Chiefs send their messages

Lieutenant Colonel Harry Brickles has been appointed acting station commander of Lentegeur police station.

Police chiefs from Mitchell’s Plain’s precincts have wished the Plainsman well on its 40th anniversary.

Lentegeur acting station commander Lieutenant Colonel Harry Brickles, who was raised in Woodlands, recalls being excited to get his weekly dose of local soccer on the sports pages of the Plainsman as a boy, when he played for Woodlands soccer club. He revelled in reading about his club and rivals Ajax soccer club.

“I loved soccer,” he says.

“As children we used to scroll through the pages to see the pictures. It was good years. I can still remember.”

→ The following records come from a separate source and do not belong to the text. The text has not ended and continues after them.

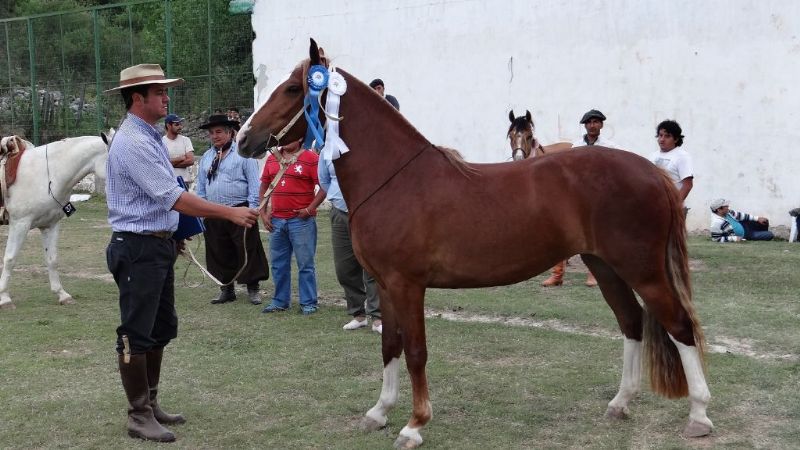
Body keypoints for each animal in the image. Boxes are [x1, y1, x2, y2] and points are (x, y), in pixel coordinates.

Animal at [0, 132, 113, 309]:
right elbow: (10, 258)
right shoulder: (20, 224)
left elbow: (52, 259)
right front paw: (4, 298)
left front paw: (62, 294)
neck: (48, 174)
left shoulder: (50, 225)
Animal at [237, 39, 712, 448]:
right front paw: (379, 412)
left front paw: (414, 425)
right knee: (631, 322)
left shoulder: (408, 285)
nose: (244, 139)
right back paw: (620, 403)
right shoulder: (386, 285)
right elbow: (390, 345)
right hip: (605, 266)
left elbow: (416, 351)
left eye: (294, 88)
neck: (395, 178)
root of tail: (653, 172)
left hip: (643, 270)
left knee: (679, 327)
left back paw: (699, 415)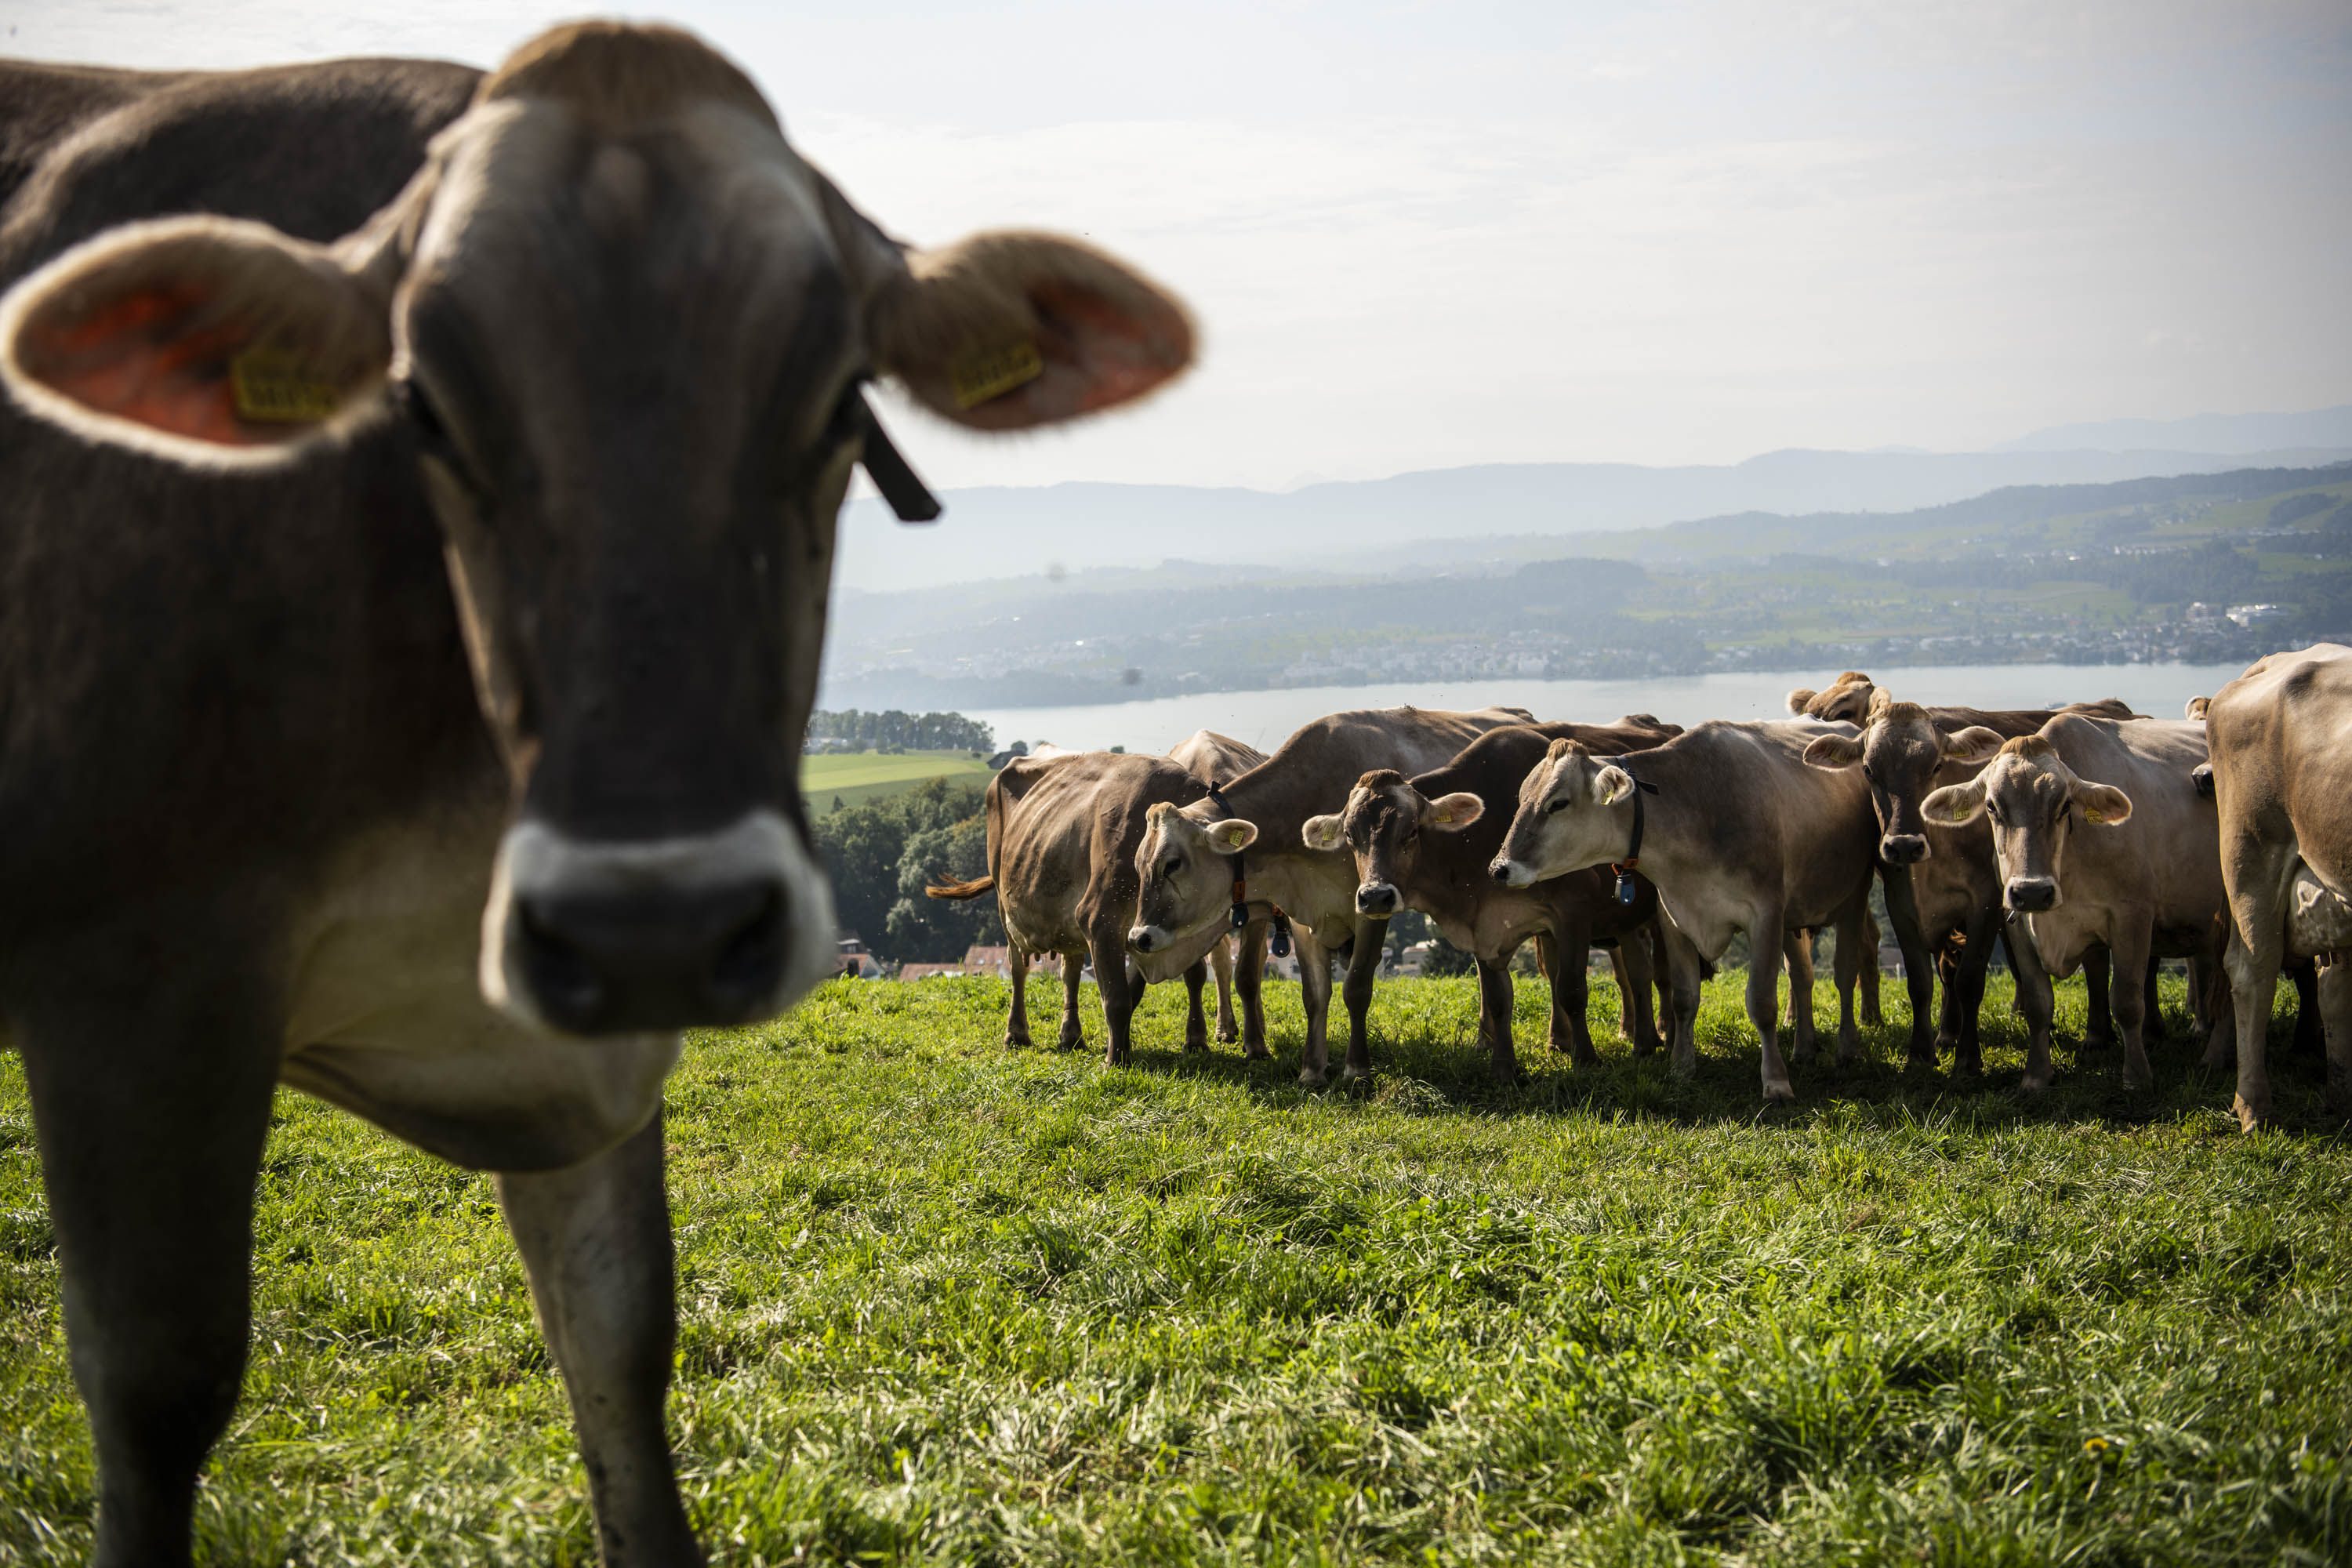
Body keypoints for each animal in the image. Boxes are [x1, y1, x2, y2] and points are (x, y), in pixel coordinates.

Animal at [927, 738, 1270, 1067]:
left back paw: (1071, 1035)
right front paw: (1116, 1059)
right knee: (1017, 968)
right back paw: (1017, 1033)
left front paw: (1210, 1042)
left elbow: (1193, 978)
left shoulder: (1153, 931)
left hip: (1065, 915)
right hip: (1005, 903)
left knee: (1070, 970)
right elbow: (1117, 997)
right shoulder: (1101, 916)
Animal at [1129, 710, 1534, 1086]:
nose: (1138, 937)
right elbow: (1314, 993)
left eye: (1172, 863)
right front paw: (1312, 1069)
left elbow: (1356, 988)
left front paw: (1356, 1069)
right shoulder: (1303, 914)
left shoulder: (1372, 907)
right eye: (1138, 865)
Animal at [1505, 719, 1872, 1100]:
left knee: (1846, 974)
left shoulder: (1766, 915)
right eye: (1522, 798)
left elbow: (1762, 1003)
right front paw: (1681, 1066)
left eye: (1558, 803)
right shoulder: (1674, 917)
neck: (1696, 807)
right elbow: (1684, 997)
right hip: (1792, 920)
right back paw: (1804, 1048)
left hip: (1854, 897)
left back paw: (1847, 1049)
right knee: (1802, 976)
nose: (1499, 867)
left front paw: (1776, 1082)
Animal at [1919, 719, 2230, 1091]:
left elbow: (2127, 1001)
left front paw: (2137, 1077)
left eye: (2065, 805)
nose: (2033, 891)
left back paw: (2215, 1056)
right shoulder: (2017, 925)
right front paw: (2036, 1077)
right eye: (1992, 806)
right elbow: (2038, 1004)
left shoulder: (2133, 916)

He recalls the railway line ending in Manenberg and buses transporting commuters from there to Mitchell’s Plain close to the fire station in Westridge in Dagbreek Avenue. And how the Plainsman reported on the opening of the Town Centre in 1980.

“When it opened, it was like going to the city centre – this big place, where everyone liked to go.”

His parents were originally from Grassy Park but moved to Orpheus Crescent in Woodlands in 1976, a stone’s throw from the community’s first police station in Silversands Avenue, Westridge.

He attended Northwood Primary School and Woodlands High School before going to police training college.

From college he was deployed to Mitchell’s Plain police station. Later, he moved to Lentegeur police station which opened in May 2013. He was appointed visible-policing commander there in 2018 but is presently acting station commander.

“To the Plainsman I say, ‘happy birthday’. May you grow from strength to strength – to continue sharing the good stories and memories of Mitchell’s Plain.”

Strandfontein station commander Captain David Malong thanked the Plainsman for keeping the community in touch with what was happening on the ground.

“Thank you for your unbiased reporting. Thank you to the editorial staff. Here’s to another 40 years,” he said.

Mitchell’s Plain police station commander Brigadier Cass Goolam said he had always had a positive relationship with the Plainsman.

“I appreciate the reports of positive criticism, which have made us grow as a station,” he said.